▸ Study questions
#1 In the forum thread about Duke, what reasons does TM give for saying Duke's lack of depth won't hurt them?
#2 Repeat the part of the forum thread about Duke from "## HeinzGuderian (Jun" to "(Jun 30, 2003)".

# Why are people writing off Duke



## #1BucksFan (Apr 14, 2003)

They still have Reddick, Ewing, and Williams, they only lost Duhon, and their biggest loss was Livingston going to the draft out of high school. They made the final 4 last year, and as long as coach K is there, they should be top 10. Please give me a reason that they are so low.


----------



## HKF (Dec 10, 2002)

They are not going to finish in the top 5 in the ACC. No frontcourt depth. None. Reggie Love is their frontcourt depth, not gonna work.


----------



## rainman (Jul 15, 2002)

> Originally posted by <b>Hong Kong Fooey</b>!
> They are not going to finish in the top 5 in the ACC. No frontcourt depth. None. Reggie Love is their frontcourt depth, not gonna work.


i'll take that bet. i do think the acc is deep but people seem to forget this is an elite program with probably the best college coach ever. i think there will be games where their lack of depth will cost them but out of the top 5 isnt going to happen. their guard situation with ewing,reddick,dockery and nelson is excellant and with williams and randolph they may have the best low post duo in the country. mclure and melchioni should be able to give them solid play off the bench. i learned a long time ago(with my wallet), dont bet against duke. remember this is a team that was probably a missed open jumper away from being the national champ.


----------



## HeinzGuderian (Jun 29, 2004)

I disagree with people writing them off as well. Ewing is scary good, i hate reddick but he ain't shabby, and She-Will is one of the best post players in the nation. I hate Shav too but i expect him to play alot better this year. They have a deadly starting rotation, which should be good enough for 4th or 5th in the ACC. ratface isnt the best ever, but he has burned my wallet with too many bets as well to blow him off.

But dont forget that they lost Deng too, that was maybe a bigger loss than ribs.


----------



## TM (Jun 30, 2003)

> Originally posted by <b>Hong Kong Fooey</b>!
> They are not going to finish in the top 5 in the ACC. No frontcourt depth. None. Reggie Love is their frontcourt depth, not gonna work.


1. Wake
2. UNC
3. GT
4. Maryland

Please tell me you're not putting NCSU above Duke... Frontcourt depth - David McClure & Reggie Love. Just because they don't have McDonald's All-Americans coming off the bench as in years past doesn't mean they have 0 depth. Just as long as one or the other (Randolph or Williams) is on the floor with either McClure or Love, they'll be fine. As for an overall lack of depth - when has K ever used more than 8 players on a regular basis? The loss of Deng & Duhon was huge, but they did pick up two solid recruits in Nelson & McClure. As soon as Nelson recovers from this hand injury, he's going to turn a lot of heads... Duke will be fine, more than fine.


----------



## HKF (Dec 10, 2002)

I don't agree, but if you want to be blinded by the Duke name, then by all means do so. 

Just recognize, that even Mighty UNC suffered a down year, as did UCLA, as did Indiana. 

Duke is not immune from these problems, especially when everyone is a wing player. Dockery is a collegiate bust. Duhon is twice the player Dockery was and if Duhon could ever find his shot again, he will be much much better than Sean.

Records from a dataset
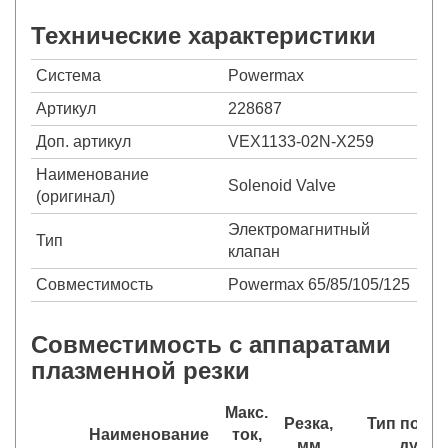
Технические характеристики
Система
Powermax
Артикул
228687
Доп. артикул
VEX1133-02N-X259
Наименование
Solenoid Valve
(оригинал)
Электромагнитный
Тип
клапан
Совместимость
Powermax 65/85/105/125
Совместимость с аппаратами
плазменной резки
Макс.
Резка,
Тип подж
Наименование
ток,
мм
дуги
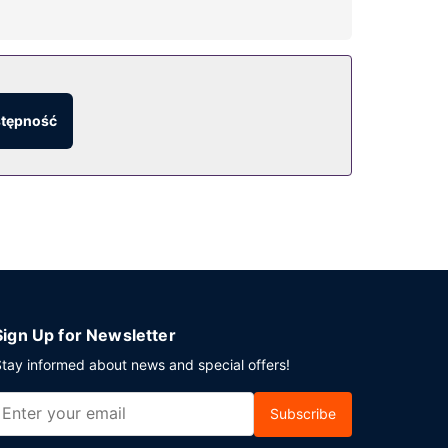
atny bezprzewodowy dostęp do internetu.
stępność
etnie wyposażony bar/salon klubowy i gdzie
kontynentalne codziennie od 6 do 10.
arkowanie samodzielne.
Sign Up for Newsletter
tay informed about news and special offers!
Subscribe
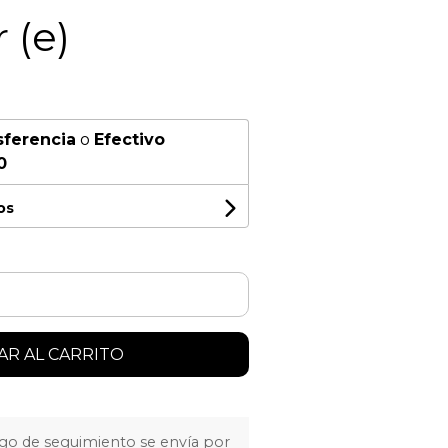
 (e)
sferencia
o
Efectivo
0
os
R AL CARRITO
igo de seguimiento se envía por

▸ Set of answers
#1 TM says Duke still has frontcourt depth in David McClure and Reggie Love, and the team will be fine as long as Randolph or Williams is on the floor with one of them. On depth overall, TM points out that Coach K has never regularly used more than 8 players.

#2
## HeinzGuderian (Jun 29, 2004)

I disagree with people writing them off as well. Ewing is scary good, i hate reddick but he ain't shabby, and She-Will is one of the best post players in the nation. I hate Shav too but i expect him to play alot better this year. They have a deadly starting rotation, which should be good enough for 4th or 5th in the ACC. ratface isnt the best ever, but he has burned my wallet with too many bets as well to blow him off.

But dont forget that they lost Deng too, that was maybe a bigger loss than ribs.


----------



## TM (Jun 30, 2003)